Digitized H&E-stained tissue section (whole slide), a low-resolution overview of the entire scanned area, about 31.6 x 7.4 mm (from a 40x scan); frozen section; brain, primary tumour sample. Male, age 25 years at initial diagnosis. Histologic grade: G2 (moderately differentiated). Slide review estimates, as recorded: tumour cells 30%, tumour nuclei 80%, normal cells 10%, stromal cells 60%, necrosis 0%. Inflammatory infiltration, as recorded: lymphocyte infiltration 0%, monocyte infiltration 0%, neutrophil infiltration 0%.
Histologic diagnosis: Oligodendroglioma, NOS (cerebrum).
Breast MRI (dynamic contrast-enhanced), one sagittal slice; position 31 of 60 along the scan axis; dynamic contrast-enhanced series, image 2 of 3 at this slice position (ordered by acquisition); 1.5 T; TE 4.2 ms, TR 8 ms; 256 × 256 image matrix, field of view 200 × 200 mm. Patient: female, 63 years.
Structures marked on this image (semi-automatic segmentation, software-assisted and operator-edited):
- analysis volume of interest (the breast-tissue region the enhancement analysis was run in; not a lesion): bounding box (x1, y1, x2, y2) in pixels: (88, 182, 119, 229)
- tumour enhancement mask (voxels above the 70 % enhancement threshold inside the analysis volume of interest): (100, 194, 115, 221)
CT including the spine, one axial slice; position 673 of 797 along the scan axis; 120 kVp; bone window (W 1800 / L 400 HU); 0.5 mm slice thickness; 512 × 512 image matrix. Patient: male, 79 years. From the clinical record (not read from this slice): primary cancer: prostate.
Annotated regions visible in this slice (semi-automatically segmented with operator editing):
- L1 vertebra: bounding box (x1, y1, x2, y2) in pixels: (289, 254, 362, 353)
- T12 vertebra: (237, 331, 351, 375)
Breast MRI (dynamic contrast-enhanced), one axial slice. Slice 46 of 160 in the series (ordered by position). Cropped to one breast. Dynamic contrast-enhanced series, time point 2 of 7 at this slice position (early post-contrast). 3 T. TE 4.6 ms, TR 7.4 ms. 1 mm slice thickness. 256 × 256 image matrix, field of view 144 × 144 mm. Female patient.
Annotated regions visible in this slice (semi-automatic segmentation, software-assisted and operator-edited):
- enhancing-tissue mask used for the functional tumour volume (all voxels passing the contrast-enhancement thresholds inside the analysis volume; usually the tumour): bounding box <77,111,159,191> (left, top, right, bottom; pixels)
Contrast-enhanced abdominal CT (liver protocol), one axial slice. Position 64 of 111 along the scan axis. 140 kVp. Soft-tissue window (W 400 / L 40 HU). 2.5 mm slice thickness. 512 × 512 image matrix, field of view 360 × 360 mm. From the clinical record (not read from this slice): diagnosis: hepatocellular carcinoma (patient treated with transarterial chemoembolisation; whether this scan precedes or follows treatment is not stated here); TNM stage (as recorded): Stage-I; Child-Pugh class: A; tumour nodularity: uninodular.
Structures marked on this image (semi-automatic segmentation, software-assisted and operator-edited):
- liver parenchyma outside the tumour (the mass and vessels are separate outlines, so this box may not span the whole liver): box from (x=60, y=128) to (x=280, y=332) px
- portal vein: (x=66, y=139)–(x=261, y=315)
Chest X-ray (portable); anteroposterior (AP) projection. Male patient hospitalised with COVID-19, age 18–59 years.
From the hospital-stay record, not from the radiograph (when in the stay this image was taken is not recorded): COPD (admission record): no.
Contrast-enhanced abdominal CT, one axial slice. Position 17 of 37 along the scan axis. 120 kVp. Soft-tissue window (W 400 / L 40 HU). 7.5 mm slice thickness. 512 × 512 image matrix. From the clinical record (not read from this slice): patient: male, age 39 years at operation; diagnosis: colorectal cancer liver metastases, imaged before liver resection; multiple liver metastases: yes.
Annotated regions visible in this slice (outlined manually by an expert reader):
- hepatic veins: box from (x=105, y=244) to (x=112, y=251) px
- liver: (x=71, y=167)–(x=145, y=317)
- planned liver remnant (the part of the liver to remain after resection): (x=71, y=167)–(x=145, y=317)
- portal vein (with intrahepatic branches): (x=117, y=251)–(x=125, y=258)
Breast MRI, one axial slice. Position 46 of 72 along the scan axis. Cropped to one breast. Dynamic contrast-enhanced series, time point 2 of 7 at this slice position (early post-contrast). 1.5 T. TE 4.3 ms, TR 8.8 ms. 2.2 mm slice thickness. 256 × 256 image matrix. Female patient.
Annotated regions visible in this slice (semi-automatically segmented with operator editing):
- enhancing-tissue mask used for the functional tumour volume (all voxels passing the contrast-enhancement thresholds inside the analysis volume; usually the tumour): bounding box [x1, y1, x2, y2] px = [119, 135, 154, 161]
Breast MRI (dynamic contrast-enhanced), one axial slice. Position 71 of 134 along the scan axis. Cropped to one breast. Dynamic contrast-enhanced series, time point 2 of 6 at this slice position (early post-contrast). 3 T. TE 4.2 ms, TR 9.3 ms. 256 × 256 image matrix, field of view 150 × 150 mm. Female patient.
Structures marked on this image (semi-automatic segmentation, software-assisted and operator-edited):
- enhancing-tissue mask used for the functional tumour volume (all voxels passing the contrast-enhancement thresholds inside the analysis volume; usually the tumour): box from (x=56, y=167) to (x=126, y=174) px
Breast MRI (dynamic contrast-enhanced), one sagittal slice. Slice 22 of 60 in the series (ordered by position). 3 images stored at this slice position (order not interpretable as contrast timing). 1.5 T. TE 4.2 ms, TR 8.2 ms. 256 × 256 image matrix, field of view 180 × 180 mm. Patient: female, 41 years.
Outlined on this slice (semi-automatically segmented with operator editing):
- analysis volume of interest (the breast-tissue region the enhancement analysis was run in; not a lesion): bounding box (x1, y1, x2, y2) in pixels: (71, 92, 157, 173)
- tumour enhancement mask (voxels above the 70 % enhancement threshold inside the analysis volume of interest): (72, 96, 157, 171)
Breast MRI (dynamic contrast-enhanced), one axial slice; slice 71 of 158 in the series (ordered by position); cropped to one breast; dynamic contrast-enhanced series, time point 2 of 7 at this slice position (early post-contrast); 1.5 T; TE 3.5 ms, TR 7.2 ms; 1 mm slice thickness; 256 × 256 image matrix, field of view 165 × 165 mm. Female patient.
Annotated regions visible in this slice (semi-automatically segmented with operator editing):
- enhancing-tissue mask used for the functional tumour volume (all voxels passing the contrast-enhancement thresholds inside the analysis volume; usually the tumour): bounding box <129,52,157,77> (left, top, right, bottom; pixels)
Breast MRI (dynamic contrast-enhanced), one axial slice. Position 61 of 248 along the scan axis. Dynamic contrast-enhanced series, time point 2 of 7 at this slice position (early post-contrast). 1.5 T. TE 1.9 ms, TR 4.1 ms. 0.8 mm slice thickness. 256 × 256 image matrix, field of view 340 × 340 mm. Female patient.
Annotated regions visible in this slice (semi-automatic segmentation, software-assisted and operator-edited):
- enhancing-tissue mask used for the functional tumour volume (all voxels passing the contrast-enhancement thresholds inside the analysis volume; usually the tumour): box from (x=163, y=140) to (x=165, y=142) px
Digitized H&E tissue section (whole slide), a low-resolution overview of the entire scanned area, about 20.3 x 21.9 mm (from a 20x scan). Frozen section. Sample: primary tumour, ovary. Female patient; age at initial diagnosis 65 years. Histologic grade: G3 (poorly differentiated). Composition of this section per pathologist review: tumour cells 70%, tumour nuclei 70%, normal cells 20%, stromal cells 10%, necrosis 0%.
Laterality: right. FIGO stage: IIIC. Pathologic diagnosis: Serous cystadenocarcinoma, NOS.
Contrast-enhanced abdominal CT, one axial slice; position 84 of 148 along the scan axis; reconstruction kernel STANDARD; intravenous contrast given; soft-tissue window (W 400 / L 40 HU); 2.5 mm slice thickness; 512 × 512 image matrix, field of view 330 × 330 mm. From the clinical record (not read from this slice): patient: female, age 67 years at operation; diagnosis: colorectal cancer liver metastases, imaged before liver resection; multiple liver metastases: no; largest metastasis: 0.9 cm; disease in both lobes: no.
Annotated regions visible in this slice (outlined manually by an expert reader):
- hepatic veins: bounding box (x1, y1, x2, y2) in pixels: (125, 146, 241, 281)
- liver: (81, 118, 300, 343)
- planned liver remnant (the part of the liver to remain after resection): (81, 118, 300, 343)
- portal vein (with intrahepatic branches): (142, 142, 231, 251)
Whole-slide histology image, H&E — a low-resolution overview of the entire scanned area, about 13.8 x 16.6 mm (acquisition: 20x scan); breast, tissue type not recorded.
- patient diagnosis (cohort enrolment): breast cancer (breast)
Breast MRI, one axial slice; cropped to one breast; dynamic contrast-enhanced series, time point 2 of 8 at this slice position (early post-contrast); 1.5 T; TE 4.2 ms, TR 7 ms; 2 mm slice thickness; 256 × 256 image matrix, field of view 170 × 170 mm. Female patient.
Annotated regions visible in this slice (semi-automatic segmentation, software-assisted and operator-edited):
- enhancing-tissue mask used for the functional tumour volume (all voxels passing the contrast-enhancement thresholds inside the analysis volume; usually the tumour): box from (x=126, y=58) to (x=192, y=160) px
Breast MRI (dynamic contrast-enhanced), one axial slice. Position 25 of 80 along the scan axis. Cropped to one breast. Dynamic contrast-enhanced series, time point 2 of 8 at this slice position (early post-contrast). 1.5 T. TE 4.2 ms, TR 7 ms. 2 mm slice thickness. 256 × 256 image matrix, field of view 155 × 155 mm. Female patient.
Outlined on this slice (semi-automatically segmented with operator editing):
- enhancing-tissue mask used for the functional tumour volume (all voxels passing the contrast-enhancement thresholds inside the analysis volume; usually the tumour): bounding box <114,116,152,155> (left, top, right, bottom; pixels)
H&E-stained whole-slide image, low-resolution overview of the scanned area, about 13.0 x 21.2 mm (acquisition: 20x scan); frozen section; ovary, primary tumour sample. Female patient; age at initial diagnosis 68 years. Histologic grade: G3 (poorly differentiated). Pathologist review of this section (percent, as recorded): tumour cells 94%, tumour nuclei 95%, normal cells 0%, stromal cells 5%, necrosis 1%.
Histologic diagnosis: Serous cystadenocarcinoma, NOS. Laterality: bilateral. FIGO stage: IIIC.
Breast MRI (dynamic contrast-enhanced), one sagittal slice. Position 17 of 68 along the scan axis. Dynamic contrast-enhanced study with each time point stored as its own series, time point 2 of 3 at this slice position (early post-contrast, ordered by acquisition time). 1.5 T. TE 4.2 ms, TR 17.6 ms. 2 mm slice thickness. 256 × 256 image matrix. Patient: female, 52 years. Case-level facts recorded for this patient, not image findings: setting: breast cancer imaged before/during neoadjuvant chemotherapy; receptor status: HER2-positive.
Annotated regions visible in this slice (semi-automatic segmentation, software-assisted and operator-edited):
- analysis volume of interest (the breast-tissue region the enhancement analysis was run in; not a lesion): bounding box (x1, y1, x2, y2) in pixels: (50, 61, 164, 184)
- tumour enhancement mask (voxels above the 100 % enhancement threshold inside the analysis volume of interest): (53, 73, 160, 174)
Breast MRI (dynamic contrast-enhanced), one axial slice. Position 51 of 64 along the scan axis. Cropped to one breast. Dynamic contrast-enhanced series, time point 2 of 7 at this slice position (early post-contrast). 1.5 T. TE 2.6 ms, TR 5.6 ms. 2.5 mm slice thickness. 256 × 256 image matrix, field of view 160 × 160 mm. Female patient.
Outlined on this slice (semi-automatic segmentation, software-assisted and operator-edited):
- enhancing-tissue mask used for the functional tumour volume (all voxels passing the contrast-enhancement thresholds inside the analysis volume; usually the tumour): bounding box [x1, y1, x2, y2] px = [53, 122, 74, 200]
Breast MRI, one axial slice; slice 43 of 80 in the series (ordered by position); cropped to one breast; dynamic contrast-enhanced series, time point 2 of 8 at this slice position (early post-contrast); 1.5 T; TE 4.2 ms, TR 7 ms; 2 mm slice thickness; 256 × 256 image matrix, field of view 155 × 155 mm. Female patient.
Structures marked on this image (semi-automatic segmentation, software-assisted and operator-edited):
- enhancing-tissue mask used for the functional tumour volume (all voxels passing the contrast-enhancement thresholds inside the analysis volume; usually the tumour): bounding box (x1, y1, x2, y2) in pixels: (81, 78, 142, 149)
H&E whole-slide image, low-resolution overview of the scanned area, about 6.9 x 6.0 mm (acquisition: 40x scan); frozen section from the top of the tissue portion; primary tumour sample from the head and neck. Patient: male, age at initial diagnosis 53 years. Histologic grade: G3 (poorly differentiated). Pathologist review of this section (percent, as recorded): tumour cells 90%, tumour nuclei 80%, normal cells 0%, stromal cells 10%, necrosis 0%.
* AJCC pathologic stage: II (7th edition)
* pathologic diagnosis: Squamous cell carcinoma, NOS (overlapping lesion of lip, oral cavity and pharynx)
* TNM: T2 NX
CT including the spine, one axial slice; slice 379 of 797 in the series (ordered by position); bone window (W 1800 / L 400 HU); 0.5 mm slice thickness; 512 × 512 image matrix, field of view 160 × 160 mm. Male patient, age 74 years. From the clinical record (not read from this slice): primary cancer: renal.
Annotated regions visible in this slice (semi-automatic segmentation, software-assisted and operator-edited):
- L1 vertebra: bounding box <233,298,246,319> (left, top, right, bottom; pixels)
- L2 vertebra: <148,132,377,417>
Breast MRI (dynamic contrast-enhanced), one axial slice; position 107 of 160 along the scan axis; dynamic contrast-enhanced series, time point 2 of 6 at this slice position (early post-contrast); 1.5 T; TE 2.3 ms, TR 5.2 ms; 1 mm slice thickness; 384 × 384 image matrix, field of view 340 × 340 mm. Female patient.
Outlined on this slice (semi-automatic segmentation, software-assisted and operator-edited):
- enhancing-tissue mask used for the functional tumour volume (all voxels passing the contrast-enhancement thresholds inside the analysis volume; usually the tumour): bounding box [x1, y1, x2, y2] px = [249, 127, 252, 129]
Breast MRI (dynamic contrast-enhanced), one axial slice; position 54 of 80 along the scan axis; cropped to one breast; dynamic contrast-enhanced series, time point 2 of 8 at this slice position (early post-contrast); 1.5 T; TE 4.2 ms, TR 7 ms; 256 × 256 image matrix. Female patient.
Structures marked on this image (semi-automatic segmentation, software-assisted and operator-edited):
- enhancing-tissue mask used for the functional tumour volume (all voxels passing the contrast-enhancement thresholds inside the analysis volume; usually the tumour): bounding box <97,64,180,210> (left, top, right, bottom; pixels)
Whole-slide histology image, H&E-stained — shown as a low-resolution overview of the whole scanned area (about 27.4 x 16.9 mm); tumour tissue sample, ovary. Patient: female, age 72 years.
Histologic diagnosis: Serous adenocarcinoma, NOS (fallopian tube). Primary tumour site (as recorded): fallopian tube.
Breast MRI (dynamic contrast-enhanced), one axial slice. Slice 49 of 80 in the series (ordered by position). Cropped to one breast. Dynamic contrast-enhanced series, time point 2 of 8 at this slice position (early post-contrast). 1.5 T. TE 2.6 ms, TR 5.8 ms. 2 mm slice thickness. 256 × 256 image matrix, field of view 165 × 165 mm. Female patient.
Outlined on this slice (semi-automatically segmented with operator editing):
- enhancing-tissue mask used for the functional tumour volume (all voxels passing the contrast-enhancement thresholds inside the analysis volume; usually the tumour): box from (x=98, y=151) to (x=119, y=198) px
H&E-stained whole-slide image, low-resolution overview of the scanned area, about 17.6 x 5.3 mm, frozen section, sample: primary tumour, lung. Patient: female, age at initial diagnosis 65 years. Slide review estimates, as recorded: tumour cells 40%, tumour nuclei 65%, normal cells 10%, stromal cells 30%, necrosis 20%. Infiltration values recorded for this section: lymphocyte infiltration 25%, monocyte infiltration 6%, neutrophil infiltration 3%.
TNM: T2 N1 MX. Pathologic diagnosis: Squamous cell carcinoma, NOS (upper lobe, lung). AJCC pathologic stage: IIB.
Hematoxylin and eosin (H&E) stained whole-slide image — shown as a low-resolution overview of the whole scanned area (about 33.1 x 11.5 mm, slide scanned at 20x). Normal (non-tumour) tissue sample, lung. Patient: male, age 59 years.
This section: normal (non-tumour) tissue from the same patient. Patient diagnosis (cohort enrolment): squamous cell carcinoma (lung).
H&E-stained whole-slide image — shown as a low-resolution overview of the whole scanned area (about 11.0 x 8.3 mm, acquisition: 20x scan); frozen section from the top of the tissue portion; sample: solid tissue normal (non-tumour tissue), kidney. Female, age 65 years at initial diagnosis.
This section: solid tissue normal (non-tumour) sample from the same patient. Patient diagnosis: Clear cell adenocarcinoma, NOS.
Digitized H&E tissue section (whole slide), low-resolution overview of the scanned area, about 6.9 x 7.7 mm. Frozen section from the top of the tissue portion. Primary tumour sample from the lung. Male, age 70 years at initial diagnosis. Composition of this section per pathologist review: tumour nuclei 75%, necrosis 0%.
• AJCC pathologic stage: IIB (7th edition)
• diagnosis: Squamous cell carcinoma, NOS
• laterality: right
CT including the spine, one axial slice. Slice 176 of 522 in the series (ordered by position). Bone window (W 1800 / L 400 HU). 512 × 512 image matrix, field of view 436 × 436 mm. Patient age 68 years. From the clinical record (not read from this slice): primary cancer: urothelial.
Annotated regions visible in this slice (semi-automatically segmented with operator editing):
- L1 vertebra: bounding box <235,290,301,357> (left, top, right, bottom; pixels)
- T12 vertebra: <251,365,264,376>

★ ★ ★

> **Task**
Each line in the listing above that contains "remain" should be copied.

> **Result below**
- planned liver remnant (the part of the liver to remain after resection): (x=71, y=167)–(x=145, y=317)
- planned liver remnant (the part of the liver to remain after resection): (81, 118, 300, 343)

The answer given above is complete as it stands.